The Police have launched an investigation after a member of the House of Lords was found to have wrongly claimed £3,300 in expenses.
Lord Hanningfield signed for £300 a day yet he did little or no parliamentary work. An investigation by the Lords Commissioner for standards, Paul Kernaghan, revealed that over a period of 11 days in July last year, he spent less than 40 minutes on the parliamentary estate.
The peer tried to deflect attention away from his activities, which were monitored by the Mirror newspaper, by saying “I could name 50 other peers that do it.”
His claim is similar to a defence he used back in 2009 at the height of the ‘expenses scandal’ when he was questioned by police over false accounting. At the time he said he had been ‘singled out and “I have done the same as 500 or 600 other peers.”
The Crime Prosecution Service accused Hanningfield of claiming for overnight stays in London when he had in fact returned to his home in Essex. On one occasion, when he claimed reimbursement for an overnight stay in London, he was actually on a plane to India.
He was charged with offences under section 17 of the Theft Act 1968 and found guilty of six counts and given a custodial sentence.
Officers at Scotland Yard have now opened a criminal probe into the behaviour of the peer and others who may have been doing the same.
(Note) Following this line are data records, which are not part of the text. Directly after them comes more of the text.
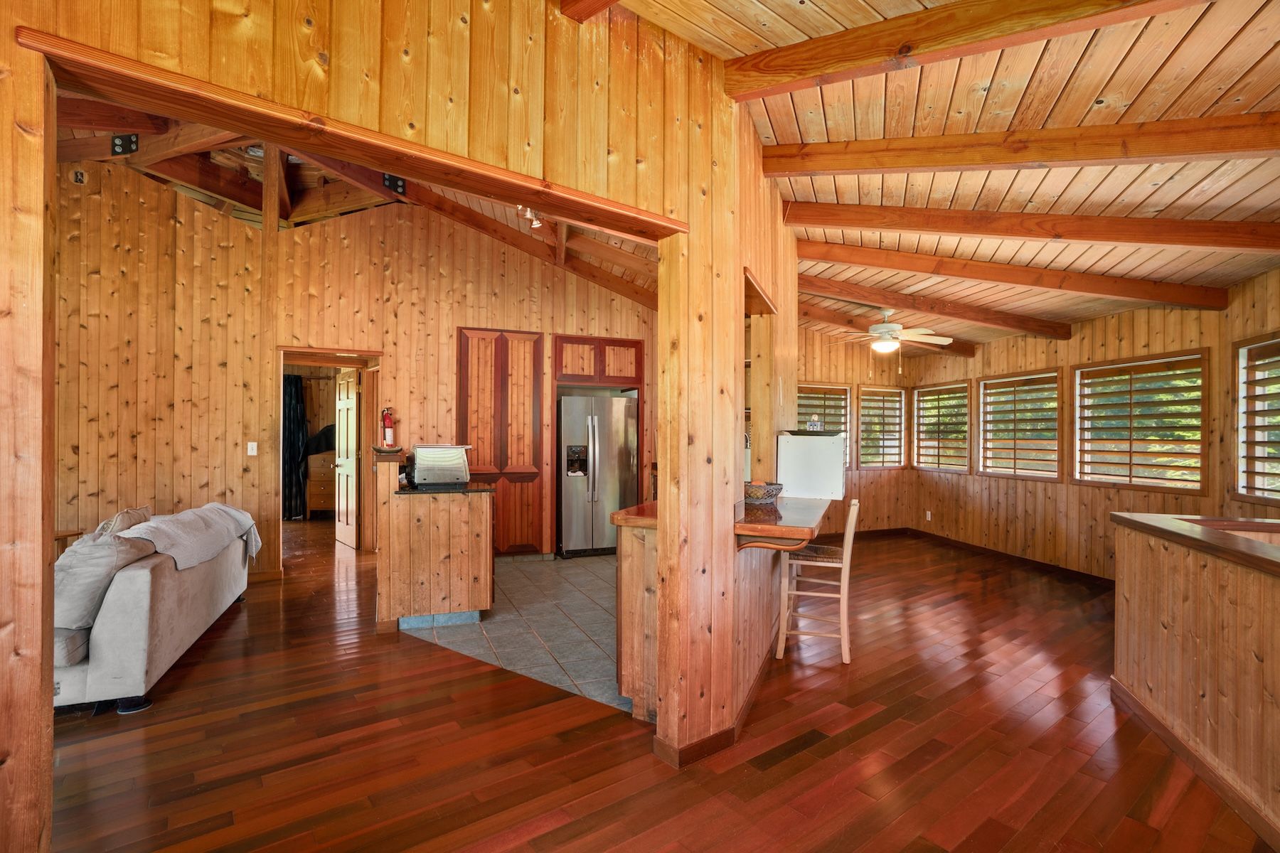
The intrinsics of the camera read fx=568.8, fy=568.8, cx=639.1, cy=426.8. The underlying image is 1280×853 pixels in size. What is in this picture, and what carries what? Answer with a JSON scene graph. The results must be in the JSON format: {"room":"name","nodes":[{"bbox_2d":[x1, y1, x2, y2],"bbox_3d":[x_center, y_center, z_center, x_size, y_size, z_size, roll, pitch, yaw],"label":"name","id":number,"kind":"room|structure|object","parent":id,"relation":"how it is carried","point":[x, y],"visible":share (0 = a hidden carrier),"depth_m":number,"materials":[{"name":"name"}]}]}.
{"room":"living room","nodes":[
{"label":"living room","id":0,"kind":"room"},
{"bbox_2d":[281,374,309,520],"bbox_3d":[-5.269,0.311,8.445,0.657,2.163,0.098,0,0,-22],"label":"curtain","id":1,"kind":"object","parent":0,"point":[299,427],"visible":0.5,"depth_m":8.47,"materials":[{"name":"black fabric"}]},
{"bbox_2d":[54,161,660,576],"bbox_3d":[-2.565,-0.580,5.551,6.762,4.021,0.148,0,0,-22],"label":"kitchen back wall","id":2,"kind":"structure","parent":0,"point":[384,339],"depth_m":5.18,"materials":[{"name":"brown wood"}]},
{"bbox_2d":[71,169,86,184],"bbox_3d":[-4.477,-1.992,4.535,0.079,0.112,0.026,0,0,-22],"label":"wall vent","id":3,"kind":"object","parent":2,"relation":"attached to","point":[78,178],"visible":0.98,"depth_m":4.53,"materials":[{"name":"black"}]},
{"bbox_2d":[246,441,258,456],"bbox_3d":[-3.496,0.198,5.127,0.069,0.126,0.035,0,0,-22],"label":"light switch","id":4,"kind":"object","parent":2,"relation":"attached to","point":[249,451],"visible":0.98,"depth_m":5.12,"materials":[{"name":"white plastic"}]},
{"bbox_2d":[277,348,383,562],"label":"door frame","id":5,"kind":"object","parent":2,"relation":"in","point":[281,369],"visible":0.62,"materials":[{"name":"brown wood"}]},
{"bbox_2d":[333,366,359,549],"bbox_3d":[-3.482,0.371,6.760,0.167,2.040,0.766,1,0,-40],"label":"door","id":6,"kind":"structure","parent":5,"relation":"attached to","point":[351,431],"depth_m":6.67,"materials":[{"name":"wood"}]},
{"bbox_2d":[379,407,395,446],"bbox_3d":[-2.355,0.000,5.312,0.115,0.373,0.116,0,0,-22],"label":"fire extinguisher","id":7,"kind":"object","parent":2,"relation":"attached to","point":[387,427],"visible":0.99,"depth_m":5.28,"materials":[{"name":"red metal"}]},
{"bbox_2d":[458,327,545,554],"bbox_3d":[-1.463,0.167,6.037,0.913,2.439,0.219,0,0,-22],"label":"pantry cabinet","id":8,"kind":"structure","parent":2,"relation":"in","point":[522,414],"depth_m":6.01,"materials":[{"name":"brown wood"}]},
{"bbox_2d":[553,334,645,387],"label":"upper cabinet","id":9,"kind":"object","parent":2,"relation":"attached to","point":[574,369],"visible":0.95,"depth_m":6.35,"materials":[{"name":"brown wood"}]},
{"bbox_2d":[50,83,666,310],"bbox_3d":[-1.924,-1.947,4.281,6.448,1.129,5.315,0,0,-22],"label":"living room ceiling","id":10,"kind":"structure","parent":0,"point":[622,242],"depth_m":4.72,"materials":[{"name":"brown wood"}]},
{"bbox_2d":[110,133,139,155],"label":"metal bracket","id":11,"kind":"object","parent":10,"relation":"attached to","point":[129,143],"visible":0.96,"depth_m":4.38,"materials":[{"name":"black metal"}]},
{"bbox_2d":[381,172,406,194],"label":"metal bracket","id":12,"kind":"object","parent":10,"relation":"attached to","point":[392,185],"visible":0.79,"depth_m":5.03,"materials":[{"name":"black metal"}]},
{"bbox_2d":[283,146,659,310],"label":"ceiling beam","id":13,"kind":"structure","parent":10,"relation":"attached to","point":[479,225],"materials":[{"name":"brown wood"}]},
{"bbox_2d":[516,204,543,228],"bbox_3d":[-0.911,-1.836,4.821,0.228,0.231,0.235,0,0,-22],"label":"track light","id":14,"kind":"object","parent":10,"relation":"attached to","point":[535,222],"visible":0.65,"depth_m":4.82,"materials":[{"name":"white metal"}]},
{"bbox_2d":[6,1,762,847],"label":"partition wall","id":15,"kind":"structure","parent":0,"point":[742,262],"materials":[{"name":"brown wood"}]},
{"bbox_2d":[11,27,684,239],"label":"wooden beam","id":16,"kind":"structure","parent":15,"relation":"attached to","point":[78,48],"depth_m":1.73,"materials":[{"name":"brown wood"}]},
{"bbox_2d":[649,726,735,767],"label":"baseboard","id":17,"kind":"structure","parent":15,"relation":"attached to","point":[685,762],"depth_m":2.42,"materials":[{"name":"brown wood"}]},
{"bbox_2d":[399,551,625,714],"bbox_3d":[-0.234,1.428,5.026,3.139,0.022,3.659,0,0,-22],"label":"tile floor","id":18,"kind":"structure","parent":0,"point":[602,603],"depth_m":3.96,"materials":[{"name":"tile"}]},
{"bbox_2d":[375,454,493,631],"bbox_3d":[-1.628,0.838,4.528,0.842,1.124,1.339,0,0,-22],"label":"kitchen island","id":19,"kind":"object","parent":18,"relation":"on","point":[407,613],"visible":0.9,"depth_m":3.96,"materials":[{"name":"brown wood"}]},
{"bbox_2d":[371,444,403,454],"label":"bowl","id":20,"kind":"object","parent":19,"relation":"on","point":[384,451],"visible":0.85,"depth_m":4.21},
{"bbox_2d":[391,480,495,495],"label":"countertop","id":21,"kind":"structure","parent":19,"relation":"on","point":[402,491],"depth_m":4.04,"materials":[{"name":"black stone"}]},
{"bbox_2d":[409,444,472,488],"bbox_3d":[-1.495,0.290,4.320,0.408,0.300,0.375,0,0,-22],"label":"toaster oven","id":22,"kind":"object","parent":21,"relation":"on","point":[449,451],"visible":0.99,"depth_m":4.18,"materials":[{"name":"silver metal"}]},
{"bbox_2d":[556,393,638,557],"bbox_3d":[-0.534,0.539,6.515,0.902,1.745,0.798,0,0,-22],"label":"refrigerator","id":23,"kind":"object","parent":18,"relation":"on","point":[567,513],"visible":0.82,"depth_m":6.19,"materials":[{"name":"silver metal"}]},
{"bbox_2d":[612,502,658,719],"bbox_3d":[0.352,0.945,3.384,0.580,0.948,1.394,0,0,23],"label":"cabinet","id":24,"kind":"object","parent":18,"relation":"on","point":[629,570],"visible":0.33,"depth_m":2.78,"materials":[{"name":"brown wood"}]},
{"bbox_2d":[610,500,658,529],"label":"wooden countertop","id":25,"kind":"structure","parent":24,"relation":"on","point":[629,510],"depth_m":2.86,"materials":[{"name":"brown wood"}]},
{"bbox_2d":[39,523,1277,852],"bbox_3d":[-1.073,1.459,3.928,11.966,0.101,12.903,0,0,-22],"label":"wood floor","id":26,"kind":"structure","parent":0,"point":[432,660],"depth_m":2.51,"materials":[{"name":"brown wood"}]},
{"bbox_2d":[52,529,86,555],"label":"side table","id":27,"kind":"object","parent":26,"relation":"on","point":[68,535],"visible":0.13,"depth_m":4.12,"materials":[{"name":"brown wood"}]},
{"bbox_2d":[51,502,255,714],"bbox_3d":[-3.141,0.956,3.475,0.947,0.841,2.249,0,0,-22],"label":"sofa","id":28,"kind":"object","parent":26,"relation":"on","point":[148,583],"visible":0.62,"depth_m":2.88,"materials":[{"name":"grey fabric"}]},
{"bbox_2d":[52,531,156,639],"bbox_3d":[-2.758,0.756,2.879,0.398,0.418,0.455,0,0,-22],"label":"cushion","id":29,"kind":"object","parent":28,"relation":"on","point":[99,560],"visible":0.58,"depth_m":2.75,"materials":[{"name":"grey fabric"}]},
{"bbox_2d":[93,506,153,537],"bbox_3d":[-3.278,0.692,3.616,0.231,0.356,0.500,0,0,-22],"label":"throw pillow","id":30,"kind":"object","parent":28,"relation":"on","point":[121,515],"visible":0.28,"depth_m":3.51,"materials":[{"name":"fabric"}]},
{"bbox_2d":[114,503,262,571],"bbox_3d":[-3.060,0.778,3.884,0.537,0.433,1.115,0,0,-22],"label":"throw blanket","id":31,"kind":"object","parent":28,"relation":"on","point":[156,525],"visible":0.77,"depth_m":3.71,"materials":[{"name":"grey fabric"}]},
{"bbox_2d":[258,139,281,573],"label":"wooden post","id":32,"kind":"object","parent":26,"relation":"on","point":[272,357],"visible":0.76,"depth_m":5.25,"materials":[{"name":"brown wood"}]},
{"bbox_2d":[305,450,337,516],"bbox_3d":[-4.634,0.887,8.861,0.907,1.021,0.518,0,0,-22],"label":"dresser","id":33,"kind":"object","parent":26,"relation":"on","point":[319,500],"visible":0.37,"depth_m":8.56,"materials":[{"name":"brown wood"}]},
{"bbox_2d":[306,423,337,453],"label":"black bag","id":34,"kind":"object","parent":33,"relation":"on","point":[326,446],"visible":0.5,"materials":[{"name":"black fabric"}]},
{"bbox_2d":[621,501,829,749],"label":"bar counter","id":35,"kind":"object","parent":26,"relation":"on","point":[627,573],"visible":0.5,"depth_m":2.72,"materials":[{"name":"brown wood"}]},
{"bbox_2d":[775,499,861,664],"bbox_3d":[1.145,0.949,3.635,0.452,0.968,0.406,0,0,19],"label":"bar stool","id":36,"kind":"object","parent":26,"relation":"on","point":[845,630],"visible":0.93,"depth_m":3.51,"materials":[{"name":"beige wood"}]},
{"bbox_2d":[1111,513,1279,846],"bbox_3d":[2.433,0.955,1.827,1.463,0.956,1.830,0,0,-22],"label":"bar counter","id":37,"kind":"object","parent":26,"relation":"on","point":[1183,605],"visible":0.97,"depth_m":2.31,"materials":[{"name":"brown wood"}]},
{"bbox_2d":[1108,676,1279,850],"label":"baseboard","id":38,"kind":"structure","parent":37,"relation":"attached to","point":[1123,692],"depth_m":2.28,"materials":[{"name":"brown wood"}]},
{"bbox_2d":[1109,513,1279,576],"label":"countertop","id":39,"kind":"structure","parent":37,"relation":"on","point":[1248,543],"depth_m":2.47,"materials":[{"name":"brown wood"}]},
{"bbox_2d":[1179,516,1279,544],"bbox_3d":[2.840,0.560,2.496,0.554,0.188,0.591,0,0,22],"label":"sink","id":40,"kind":"object","parent":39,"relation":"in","point":[1256,530],"visible":0.26,"depth_m":2.71,"materials":[{"name":"wood"}]},
{"bbox_2d":[731,495,832,551],"bbox_3d":[0.795,0.514,3.168,0.524,0.129,1.373,0,0,21],"label":"countertop","id":41,"kind":"object","parent":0,"point":[797,528],"visible":0.78,"depth_m":2.69,"materials":[{"name":"brown wood"}]},
{"bbox_2d":[742,481,783,505],"bbox_3d":[0.678,0.378,3.258,0.285,0.116,0.281,0,0,22],"label":"bowl","id":42,"kind":"object","parent":41,"relation":"on","point":[752,491],"visible":0.88,"depth_m":3.16,"materials":[{"name":"wicker"}]},
{"bbox_2d":[777,432,845,498],"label":"white cabinet","id":43,"kind":"object","parent":41,"relation":"on","point":[787,478],"visible":0.98,"depth_m":3.66,"materials":[{"name":"white"}]},
{"bbox_2d":[784,427,839,436],"bbox_3d":[1.179,0.047,3.932,0.363,0.030,0.355,0,0,-22],"label":"tray","id":44,"kind":"object","parent":43,"relation":"on","point":[795,434],"visible":0.85,"depth_m":3.80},
{"bbox_2d":[806,414,822,431],"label":"figurine","id":45,"kind":"object","parent":43,"relation":"on","point":[813,424],"visible":0.93,"depth_m":3.92,"materials":[{"name":"glass"}]},
{"bbox_2d":[798,329,915,534],"bbox_3d":[2.250,-0.092,7.432,3.513,3.102,0.156,0,0,-22],"label":"back wall","id":46,"kind":"structure","parent":0,"point":[830,374],"depth_m":7.66,"materials":[{"name":"brown wood"}]},
{"bbox_2d":[797,381,851,469],"bbox_3d":[2.289,0.031,7.455,1.053,1.179,0.152,0,0,-22],"label":"window","id":47,"kind":"structure","parent":46,"relation":"in","point":[835,389],"depth_m":7.53,"materials":[{"name":"brown wood"}]},
{"bbox_2d":[857,384,905,468],"bbox_3d":[3.305,0.014,7.855,0.787,1.176,0.138,0,0,-22],"label":"window","id":48,"kind":"structure","parent":46,"relation":"in","point":[897,394],"depth_m":7.84,"materials":[{"name":"brown wood"}]},
{"bbox_2d":[643,0,1279,355],"bbox_3d":[-0.394,-1.496,3.917,11.076,0.296,9.661,0,0,-22],"label":"wood ceiling","id":49,"kind":"structure","parent":0,"point":[1251,63],"depth_m":2.84,"materials":[{"name":"brown wood"}]},
{"bbox_2d":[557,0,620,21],"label":"ceiling beam","id":50,"kind":"structure","parent":49,"relation":"attached to","point":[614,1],"depth_m":2.17,"materials":[{"name":"brown wood"}]},
{"bbox_2d":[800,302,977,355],"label":"ceiling beam","id":51,"kind":"structure","parent":49,"relation":"attached to","point":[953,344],"depth_m":6.45,"materials":[{"name":"brown wood"}]},
{"bbox_2d":[829,308,951,364],"bbox_3d":[2.513,-0.884,5.818,1.220,0.676,1.209,0,0,27],"label":"ceiling fan","id":52,"kind":"object","parent":49,"relation":"hanging from","point":[885,327],"visible":0.99,"depth_m":5.70,"materials":[{"name":"white"}]},
{"bbox_2d":[801,274,1065,340],"bbox_3d":[2.770,-1.227,5.743,4.065,0.290,0.191,0,0,-18],"label":"ceiling beam","id":53,"kind":"structure","parent":49,"relation":"attached to","point":[902,304],"depth_m":5.69,"materials":[{"name":"brown wood"}]},
{"bbox_2d":[725,0,1213,100],"bbox_3d":[1.390,-1.499,1.854,0.359,0.321,1.489,0,0,-22],"label":"ceiling beam","id":54,"kind":"structure","parent":49,"relation":"attached to","point":[843,60],"depth_m":2.14,"materials":[{"name":"brown wood"}]},
{"bbox_2d":[794,241,1233,309],"bbox_3d":[2.847,-1.221,4.495,3.610,0.320,0.176,0,0,5],"label":"ceiling beam","id":55,"kind":"structure","parent":49,"relation":"attached to","point":[995,279],"depth_m":4.42,"materials":[{"name":"brown wood"}]},
{"bbox_2d":[759,112,1279,176],"bbox_3d":[2.129,-1.349,2.641,3.194,0.359,0.174,0,0,25],"label":"ceiling beam","id":56,"kind":"structure","parent":49,"relation":"attached to","point":[1238,150],"depth_m":2.66,"materials":[{"name":"brown wood"}]},
{"bbox_2d":[784,202,1279,254],"bbox_3d":[2.602,-1.290,3.630,3.356,0.344,0.188,0,0,17],"label":"ceiling beam","id":57,"kind":"structure","parent":49,"relation":"attached to","point":[1226,244],"depth_m":3.55,"materials":[{"name":"brown wood"}]},
{"bbox_2d":[907,266,1279,579],"bbox_3d":[4.346,0.017,4.974,0.205,2.903,5.726,0,0,-22],"label":"right wall","id":58,"kind":"structure","parent":0,"point":[1050,354],"depth_m":5.53,"materials":[{"name":"brown wood"}]},
{"bbox_2d":[925,510,932,520],"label":"wall socket","id":59,"kind":"object","parent":58,"relation":"attached to","point":[928,515],"visible":0.99,"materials":[{"name":"white plastic"}]},
{"bbox_2d":[913,381,971,473],"bbox_3d":[3.963,0.029,7.372,0.140,1.191,0.973,0,0,-14],"label":"window","id":60,"kind":"structure","parent":58,"relation":"in","point":[965,422],"depth_m":7.40,"materials":[{"name":"brown wood"}]},
{"bbox_2d":[888,526,1113,585],"bbox_3d":[3.269,1.443,5.793,2.661,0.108,3.940,0,0,-22],"label":"baseboard","id":61,"kind":"structure","parent":58,"relation":"attached to","point":[953,540],"depth_m":6.33,"materials":[{"name":"brown wood"}]},
{"bbox_2d":[977,369,1061,480],"bbox_3d":[4.278,0.002,6.357,0.149,1.239,1.032,0,0,-22],"label":"window","id":62,"kind":"structure","parent":58,"relation":"in","point":[1055,473],"depth_m":6.35,"materials":[{"name":"brown wood"}]},
{"bbox_2d":[1070,348,1210,492],"bbox_3d":[4.450,-0.034,5.089,0.149,1.197,1.117,0,0,-22],"label":"window","id":63,"kind":"structure","parent":58,"relation":"in","point":[1131,464],"depth_m":5.03,"materials":[{"name":"brown wood"}]},
{"bbox_2d":[1233,332,1279,505],"bbox_3d":[4.321,-0.043,3.638,0.156,1.235,1.224,0,0,19],"label":"window","id":64,"kind":"structure","parent":58,"relation":"in","point":[1264,441],"depth_m":4.09,"materials":[{"name":"brown wood"}]}
]}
The former leader of Essex County Council viewed the expenses, which earned him about £30,000, as “a de facto salary.”
The Metropolitan Police confirmed to the Telegraph that there is “a review of allegations of unlawful claiming of allowances at the House of Lords”. In addition, a Scotland Yard statement said: “We can confirm a 73-year-old man attended by appointment an East London police station and was interviewed under caution in relation to an allegation of fraud.”